Eyasu's dreadlocks enabled his family and friends to quickly recognize him in a group of prisoners seen in the video trudging along a beach in orange jump suits before their captors beheaded them as they knelt on the ground.

Though the bodies of the prisoners have not been returned or recovered, mourners erected a tent and a priest delivered a sermon. Wailing mourners held aloft pictures of both victims.

Dozens of others - young men who were both neighbors and friends of the two men - briefly took to the streets and demonstrated in Addis Ababa's main square before being dispersed by police.

Across town, Ethiopia's House of Representatives opened an emergency session with a minute's silence, before voting to observe three days of national mourning and fly the Ethiopian flag at half mast from Wednesday.


Some lawmakers cited Islamic verses preaching tolerance, keen to highlight a centuries-long tradition of religious co-existence in a country that has now become wary of the rising tide of radical Islam in the Horn of Africa region.

Relations between Ethiopia's Christians and Muslims have long been relatively peaceful.

Followers of both faiths like to recall a period in the 7th century when, according to tradition, groups of the Prophet Mohammad's first followers - including his wife - fled persecution and found refuge in the Christian Axumite Empire, in the north of modern-day Ethiopia.

"The slayings committed by the terrorists (in Libya) are a shocking deed that stands contrary to the Holy Koran," said Hajji Mohammed Aman Jemal, president of the Ethiopian Muslim Affairs Supreme Council.

Abune Mathias, Patriarch of the Ethiopian Orthodox Tewahedo Church, called on all compatriots to "maintain Ethiopia's ancient tradition of unity, love and compassion".

Ethiopia's economy is booming but unemployment remains high. Many opt to venture out and trek across the Sahara in a bid to reach Europe via Libya, where Islamic State militants have gained a toehold after seizing large parts of Syria and Iraq.
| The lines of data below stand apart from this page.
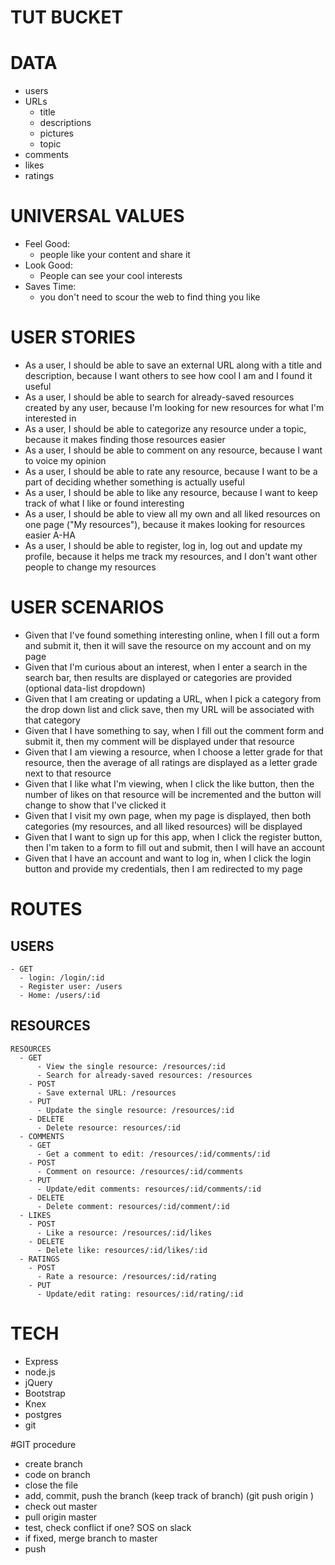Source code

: # TUT BUCKET

# DATA
 - users
 - URLs
   - title
   - descriptions
   - pictures
   - topic
 - comments
 - likes
 - ratings

# UNIVERSAL VALUES
- Feel Good:
  - people like your content and share it
- Look Good:
  - People can see your cool interests
- Saves Time:
  - you don't need to scour the web to find thing you like

# USER STORIES
  - As a user, I should be able to save an external URL along with a title and description, because I want others to see how cool I am and I found it useful
  - As a user, I should be able to search for already-saved resources created by any user, because I'm looking for new resources for what I'm interested in
  - As a user, I should be able to categorize any resource under a topic, because it makes finding those resources easier
  - As a user, I should be able to comment on any resource, because I want to voice my opinion
  - As a user, I should be able to rate any resource, because I want to be a part of deciding whether something is actually useful
  - As a user, I should be able to like any resource, because I want to keep track of what I like or found interesting
  - As a user, I should be able to view all my own and all liked resources on one page ("My resources"), because it makes looking for resources easier A-HA
  - As a user, I should be able to register, log in, log out and update my profile, because it helps me track my resources, and I don't want other people to change my resources

# USER SCENARIOS
  - Given that I've found something interesting online, when I fill out a form and submit it, then it will save the resource on my account and on my page
  - Given that I'm curious about an interest, when I enter a search in the search bar, then results are displayed or categories are provided (optional data-list dropdown)
  - Given that I am creating or updating a URL, when I pick a category from the drop down list and click save, then my URL will be associated with that category
  - Given that I have something to say, when I fill out the comment form and submit it, then my comment will be displayed under that resource
  - Given that I am viewing a resource, when I choose a letter grade for that resource, then the average of all ratings are displayed as a letter grade next to that resource
  - Given that I like what I'm viewing, when I click the like button, then the number of likes on that resource will be incremented and the button will change to show that I've clicked it
  - Given that I visit my own page, when my page is displayed, then both categories (my resources, and all liked resources) will be displayed
  - Given that I want to sign up for this app, when I click the register button, then I'm taken to a form to fill out and submit, then I will have an account
  - Given that I have an account and want to log in, when I click the login button and provide my credentials, then I am redirected to my page

# ROUTES
  ## USERS
    - GET
      - login: /login/:id
      - Register user: /users
      - Home: /users/:id

 ## RESOURCES
    RESOURCES
      - GET
          - View the single resource: /resources/:id
          - Search for already-saved resources: /resources
        - POST
          - Save external URL: /resources
        - PUT
          - Update the single resource: /resources/:id
        - DELETE
          - Delete resource: resources/:id
      - COMMENTS
        - GET
          - Get a comment to edit: /resources/:id/comments/:id
        - POST
          - Comment on resource: /resources/:id/comments
        - PUT
          - Update/edit comments: resources/:id/comments/:id
        - DELETE
          - Delete comment: resources/:id/comment/:id
      - LIKES
        - POST
          - Like a resource: /resources/:id/likes
        - DELETE
          - Delete like: resources/:id/likes/:id
      - RATINGS
        - POST
          - Rate a resource: /resources/:id/rating
        - PUT
          - Update/edit rating: resources/:id/rating/:id


# TECH
  - Express
  - node.js
  - jQuery
  - Bootstrap
  - Knex
  - postgres
  - git

#GIT procedure
  - create branch
  - code on branch
  - close the file
  - add, commit, push the branch (keep track of branch) (git push origin <branch-name>)
  - check out master
  - pull origin master
  - test, check conflict if one? SOS on slack
  - if fixed, merge branch to master
  - push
Impoverished migrants often pay large amounts of their meager savings to people traffickers.

Friends of Eyasu and Balcha said both did not have jobs and that they had been in Libya for two months before being killed by Islamic State. Eyasu had unsuccessfully tried to land a job in the wealthy Gulf Arab state of Qatar.

"They (traffickers) promised to fly him to Italy from Khartoum at a cost of 90,000 birr ($4,500), which I paid for myself," said Seyoum, Eyasu's brother.

"That was a month ago, and the last time I heard from him, before I saw those (prisoner) pictures on Facebook."

Ethiopian Foreign Minister Tadros Adhanom said there were Ethiopians among the traffickers that set desperate migrants on dangerous journeys towards Europe.

"You (traffickers) have blood in your hands," he said in parliament. "Haven't you had enough? Don't you have feelings for your fellow brothers and sisters?"